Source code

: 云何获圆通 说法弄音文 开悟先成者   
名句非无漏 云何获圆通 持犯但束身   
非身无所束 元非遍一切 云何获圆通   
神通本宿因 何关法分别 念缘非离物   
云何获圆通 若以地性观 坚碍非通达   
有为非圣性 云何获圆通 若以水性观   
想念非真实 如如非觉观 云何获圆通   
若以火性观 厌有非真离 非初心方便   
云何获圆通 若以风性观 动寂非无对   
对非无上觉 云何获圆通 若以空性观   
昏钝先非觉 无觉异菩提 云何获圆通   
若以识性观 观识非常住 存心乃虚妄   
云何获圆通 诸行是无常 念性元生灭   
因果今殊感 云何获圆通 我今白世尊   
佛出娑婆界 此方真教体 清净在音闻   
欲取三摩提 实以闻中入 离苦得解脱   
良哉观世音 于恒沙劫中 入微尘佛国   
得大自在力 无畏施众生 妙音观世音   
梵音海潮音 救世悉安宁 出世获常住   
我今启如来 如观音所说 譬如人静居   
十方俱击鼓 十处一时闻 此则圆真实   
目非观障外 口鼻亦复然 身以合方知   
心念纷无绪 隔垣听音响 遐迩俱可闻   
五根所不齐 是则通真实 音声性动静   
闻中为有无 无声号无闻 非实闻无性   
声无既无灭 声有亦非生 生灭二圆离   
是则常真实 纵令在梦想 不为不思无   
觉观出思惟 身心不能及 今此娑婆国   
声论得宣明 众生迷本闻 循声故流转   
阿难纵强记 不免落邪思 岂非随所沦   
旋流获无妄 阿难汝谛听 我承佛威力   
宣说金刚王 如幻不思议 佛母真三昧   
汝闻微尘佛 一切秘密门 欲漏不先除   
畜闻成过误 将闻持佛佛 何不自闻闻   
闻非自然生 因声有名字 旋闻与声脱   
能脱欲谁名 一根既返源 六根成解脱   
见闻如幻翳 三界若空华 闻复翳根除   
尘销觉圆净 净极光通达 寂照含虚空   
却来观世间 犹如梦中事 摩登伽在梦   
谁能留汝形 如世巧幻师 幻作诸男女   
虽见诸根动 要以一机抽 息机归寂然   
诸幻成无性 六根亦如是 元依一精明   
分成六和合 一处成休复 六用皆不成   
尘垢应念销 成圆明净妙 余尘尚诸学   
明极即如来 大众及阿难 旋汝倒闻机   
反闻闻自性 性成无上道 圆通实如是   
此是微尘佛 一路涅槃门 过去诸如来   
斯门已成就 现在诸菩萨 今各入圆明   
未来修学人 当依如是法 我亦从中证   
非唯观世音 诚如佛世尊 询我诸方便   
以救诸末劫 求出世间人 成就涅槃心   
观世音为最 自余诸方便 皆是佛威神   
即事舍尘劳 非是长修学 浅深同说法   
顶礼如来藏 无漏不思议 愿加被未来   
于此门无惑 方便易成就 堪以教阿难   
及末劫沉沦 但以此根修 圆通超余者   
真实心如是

#### [ASSIGNED TASK]
Give the rows above again, switching every "阿难" to "阿難" and changing nothing else.

#### [TASK RESULT]
Source code

: 云何获圆通 说法弄音文 开悟先成者   
名句非无漏 云何获圆通 持犯但束身   
非身无所束 元非遍一切 云何获圆通   
神通本宿因 何关法分别 念缘非离物   
云何获圆通 若以地性观 坚碍非通达   
有为非圣性 云何获圆通 若以水性观   
想念非真实 如如非觉观 云何获圆通   
若以火性观 厌有非真离 非初心方便   
云何获圆通 若以风性观 动寂非无对   
对非无上觉 云何获圆通 若以空性观   
昏钝先非觉 无觉异菩提 云何获圆通   
若以识性观 观识非常住 存心乃虚妄   
云何获圆通 诸行是无常 念性元生灭   
因果今殊感 云何获圆通 我今白世尊   
佛出娑婆界 此方真教体 清净在音闻   
欲取三摩提 实以闻中入 离苦得解脱   
良哉观世音 于恒沙劫中 入微尘佛国   
得大自在力 无畏施众生 妙音观世音   
梵音海潮音 救世悉安宁 出世获常住   
我今启如来 如观音所说 譬如人静居   
十方俱击鼓 十处一时闻 此则圆真实   
目非观障外 口鼻亦复然 身以合方知   
心念纷无绪 隔垣听音响 遐迩俱可闻   
五根所不齐 是则通真实 音声性动静   
闻中为有无 无声号无闻 非实闻无性   
声无既无灭 声有亦非生 生灭二圆离   
是则常真实 纵令在梦想 不为不思无   
觉观出思惟 身心不能及 今此娑婆国   
声论得宣明 众生迷本闻 循声故流转   
阿難纵强记 不免落邪思 岂非随所沦   
旋流获无妄 阿難汝谛听 我承佛威力   
宣说金刚王 如幻不思议 佛母真三昧   
汝闻微尘佛 一切秘密门 欲漏不先除   
畜闻成过误 将闻持佛佛 何不自闻闻   
闻非自然生 因声有名字 旋闻与声脱   
能脱欲谁名 一根既返源 六根成解脱   
见闻如幻翳 三界若空华 闻复翳根除   
尘销觉圆净 净极光通达 寂照含虚空   
却来观世间 犹如梦中事 摩登伽在梦   
谁能留汝形 如世巧幻师 幻作诸男女   
虽见诸根动 要以一机抽 息机归寂然   
诸幻成无性 六根亦如是 元依一精明   
分成六和合 一处成休复 六用皆不成   
尘垢应念销 成圆明净妙 余尘尚诸学   
明极即如来 大众及阿難 旋汝倒闻机   
反闻闻自性 性成无上道 圆通实如是   
此是微尘佛 一路涅槃门 过去诸如来   
斯门已成就 现在诸菩萨 今各入圆明   
未来修学人 当依如是法 我亦从中证   
非唯观世音 诚如佛世尊 询我诸方便   
以救诸末劫 求出世间人 成就涅槃心   
观世音为最 自余诸方便 皆是佛威神   
即事舍尘劳 非是长修学 浅深同说法   
顶礼如来藏 无漏不思议 愿加被未来   
于此门无惑 方便易成就 堪以教阿難   
及末劫沉沦 但以此根修 圆通超余者   
真实心如是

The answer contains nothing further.